Society says keep moving. People tell me to look to the future. Things will change and get better. All words that are presumably meant to keep me going. These words don’t aid in the processing of current emotions; instead they tend to be words that remove these debilitating emotions or black them out from my mind so I can “make it through.” What if the idleness of my current situation is not for me to look to the future, but instead to look at what is currently going on at this present passing moment? How is it that I can so quickly dismiss what is going on in the now? This poses a major problem. What is going on with me? To figure that out, I have to really ask myself “How am I doing?” without the pretext that I am answering this question because I am going to be better.
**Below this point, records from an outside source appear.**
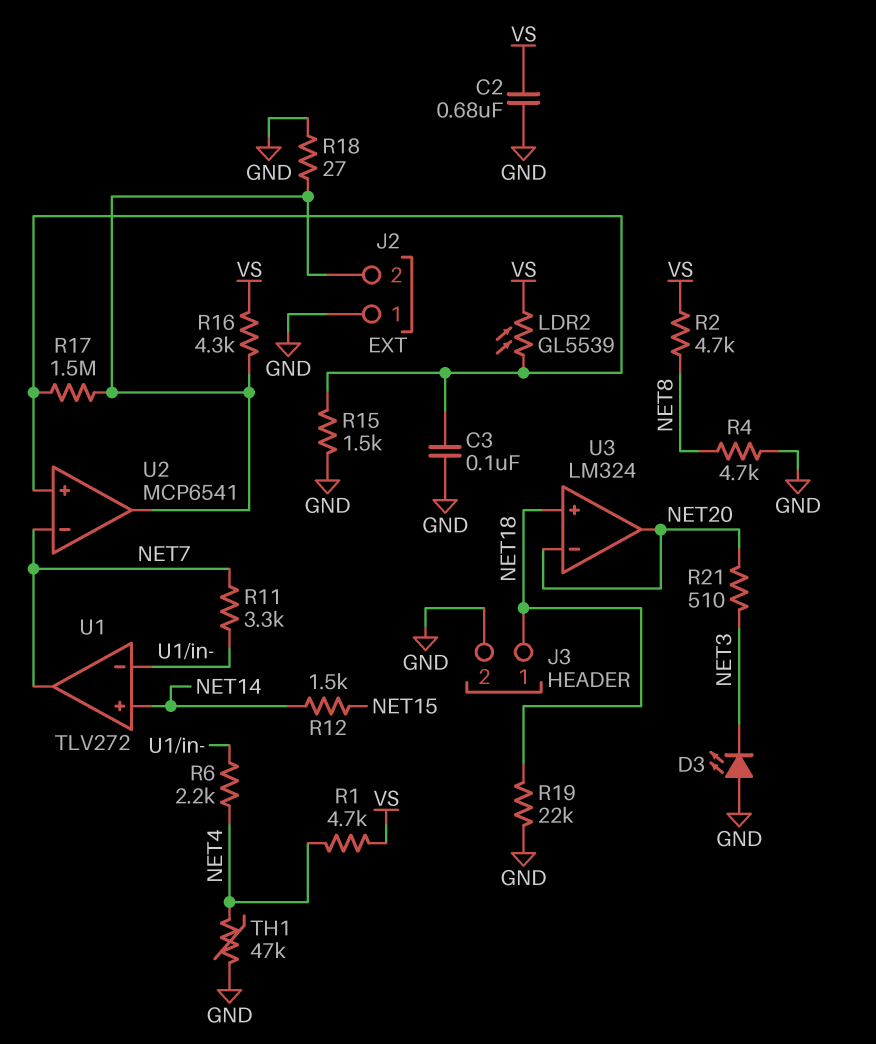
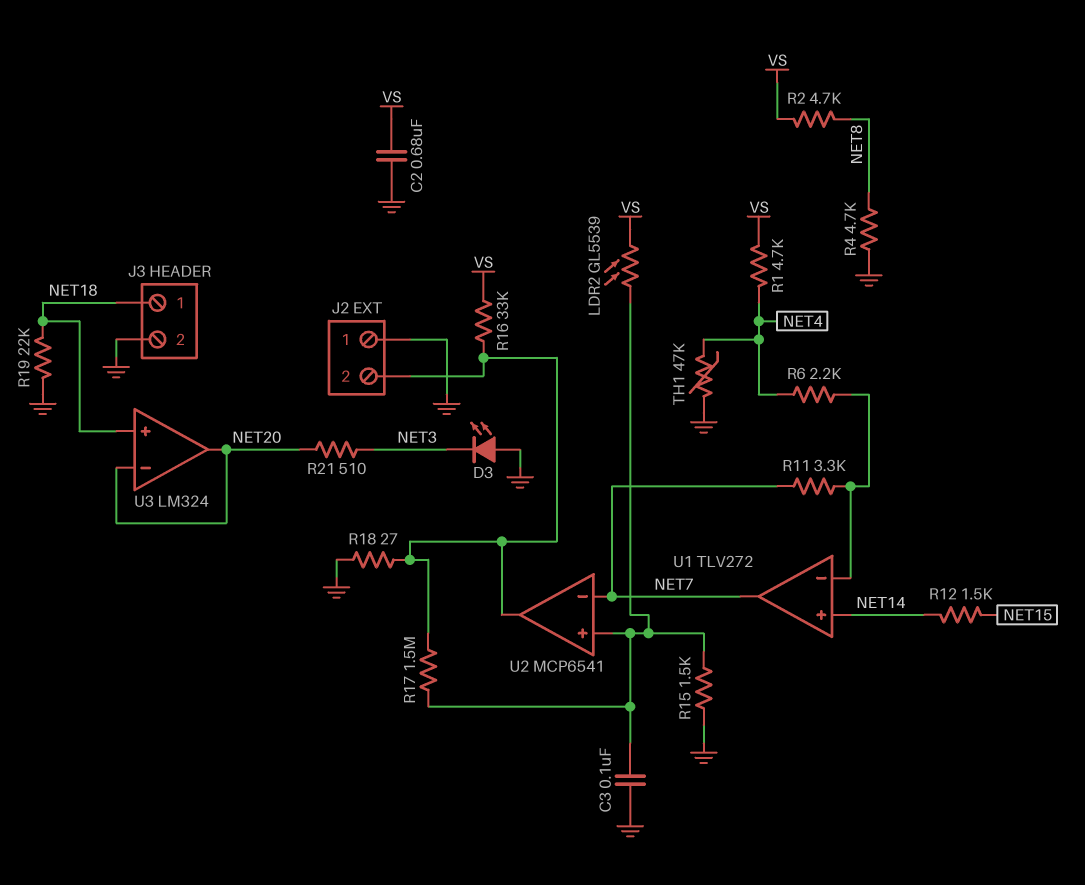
R16: 4.3k (J2/2, VS) -> 33k (J2/2, VS)

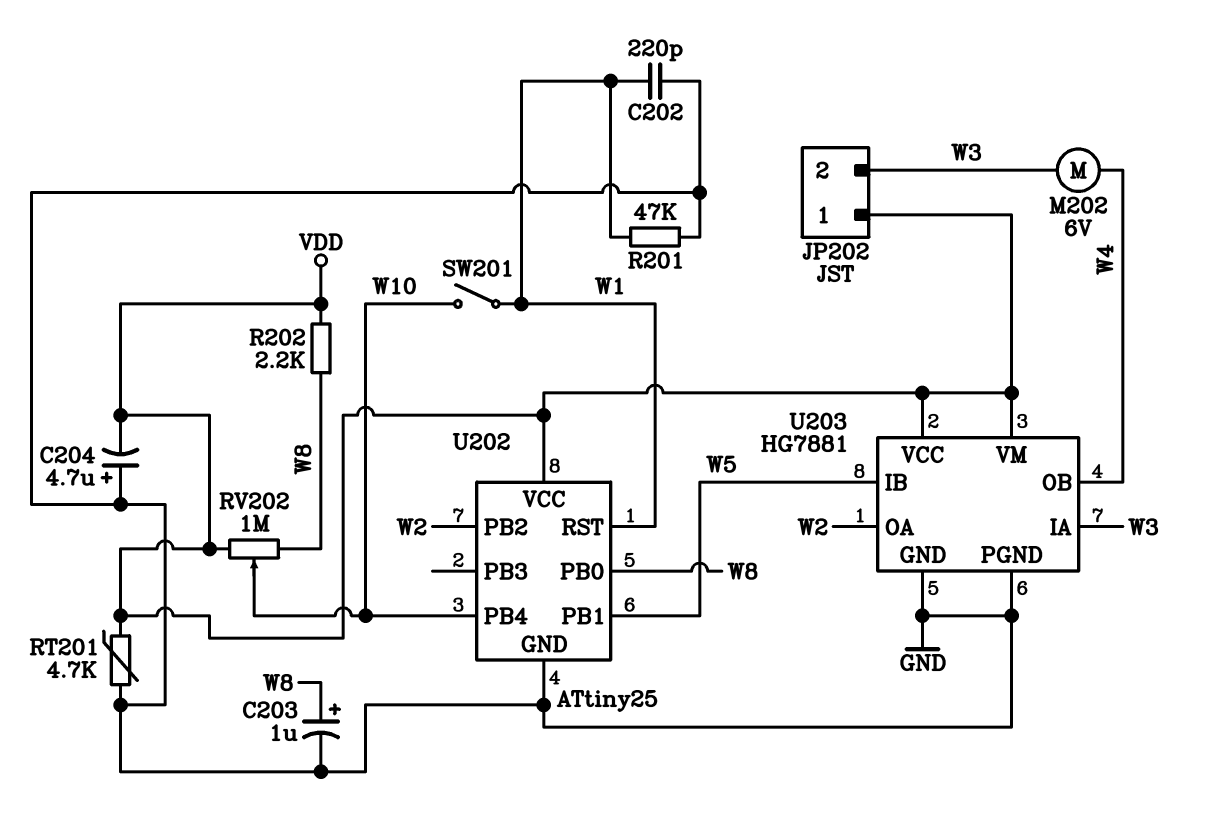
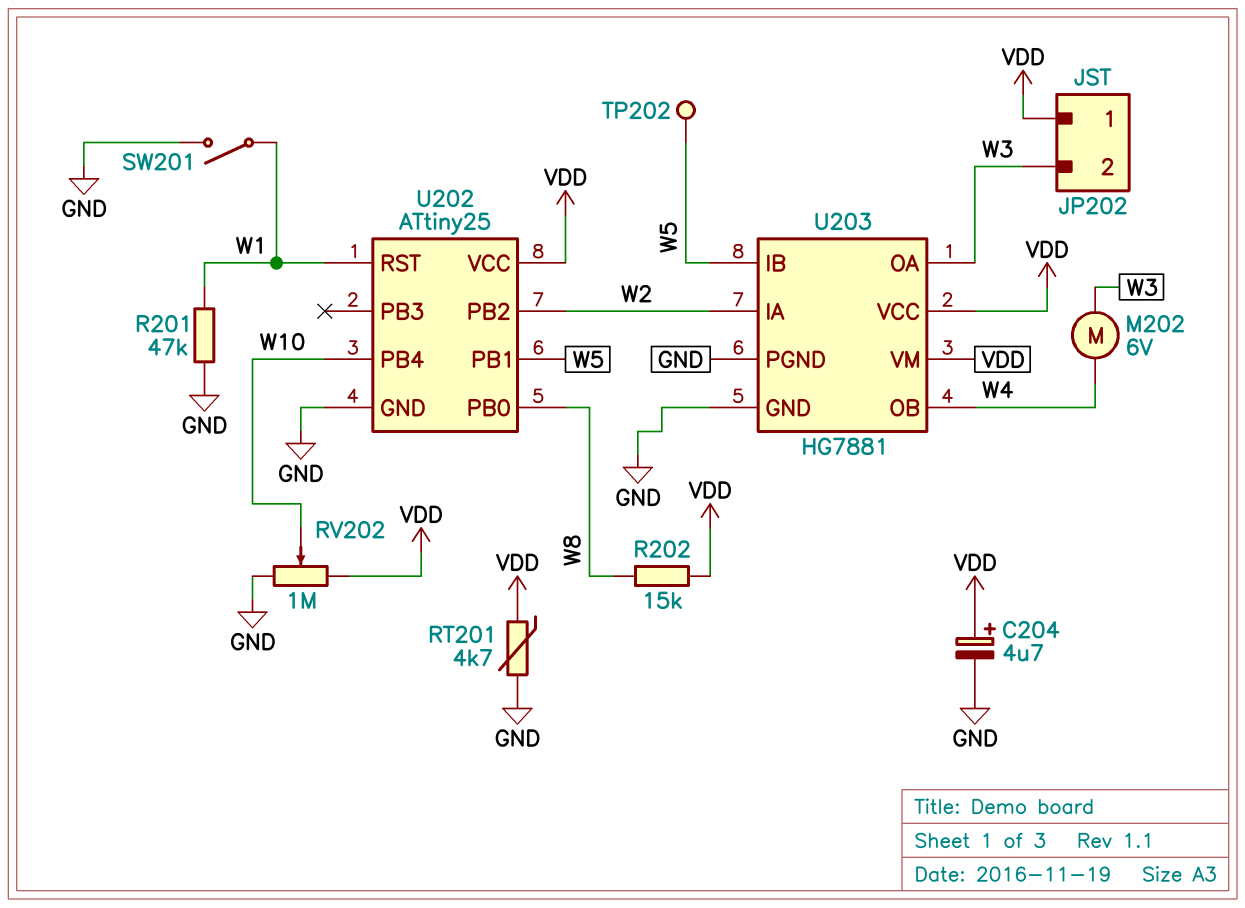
C202: 220pF (GND, W1) -> none
C203: 1uF (plus W8, minus GND) -> none
C204: 4.7uF (plus GND, minus VDD) -> 4.7uF (plus VDD, minus GND)
R202: 2.2k (VDD, W8) -> 15k (VDD, W8)
RV202: 1M (VDD, W8, wiper W10) -> 1M (GND, VDD, wiper W10)
SW201: switch (W1, W10) -> switch (GND, W1)
TP202: none -> test point (W5)
U203 pin IA: W3 -> W2
U203 pin OA: W2 -> W3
The answer to that question… I am doing… well, honestly… I am frustrated. Frustrated and bored of idleness. Is idleness my problem? No, not necessarily, but I feel that my idleness is a result of failure and doubt. So if I am not moving and things are not progressing, then I am in an ongoing state of failure. This feeling is what eats me alive. I doubt that things will change. Is this sense of failure true? I mean, I have failed at things in my past. But does that mean that right now I am walking in perpetual failure? I think this is where people speak statements that look to the future. Justifiably so, because the future brings tomorrow, and tomorrow’s possibilities can’t be the same as today or yesterday. In my case, it has been days of looking for tomorrow to bring something different. I am still waiting with an overarching doubt that anything is actually going to happen.
What does all of this mean? That I am a failure? No. It means that maybe in constantly looking for something to change for tomorrow, that my overarching desire for this change stops the progress of what is going on today. I miss out what God is speaking over me, what He has for me in this moment.
Can I be a failure in God’s eyes? A constant question that rolls through my heart, but definitely not through the heart of the Father. I believe this is the key. Understand the true heart of the Father. Not just for me but for so many of us who are in these “idle” seasons.
This brings me to the story of King David of the Old Testament, only he wasn’t a king yet. Constantly going through rigors of battle, hiding, obedience to God, and holding on to a promise that seems hard to believe will come to fruition. David doesn’t go through this waiting period as a totally outstanding heroic figure with an optimistic view of his distant future. Instead we see the story of man who goes through some serious hardships on the longer-than-expected journey to kingship. Yes, he doesn’t stray from the promise of God, but in that process, he doesn’t always come off as having it all together. Take for example, David acting insane in the presence of the Philistine king so he will not be killed. He was simply doing what it took to stay alive for that day. Sometimes he is even given what seems to be ideal opportunities to act and move to take his kingship by killing the current king. In obedience to the promise, that opportunity was not how God was to have him take the throne. Patience. Patience to the point that the only thing that can be relied on is that he was the anointed one of God and that God does not go back on His promises.
What am I left with, and what am I to do with it? I know that the Lord has called me. I know that I have been anointed for ministry. I know that the promise of ministry is just that, a promise. A promise that God does not renounce. My doubts are human. My flesh wants to blame myself. My heart is torn, and my mind is burned out. I am simply holding onto the promise that God has laid before me and His constant words of hope and peace that keep me going and living for the day. In the moment, I am learning to serve, love, and trust Him in every day. Trust not just for tomorrow, but fully for each day that I wake up. Whatever that day looks like. Whatever the task is for that day.
Failure and doubt are not the promises that have been given to me.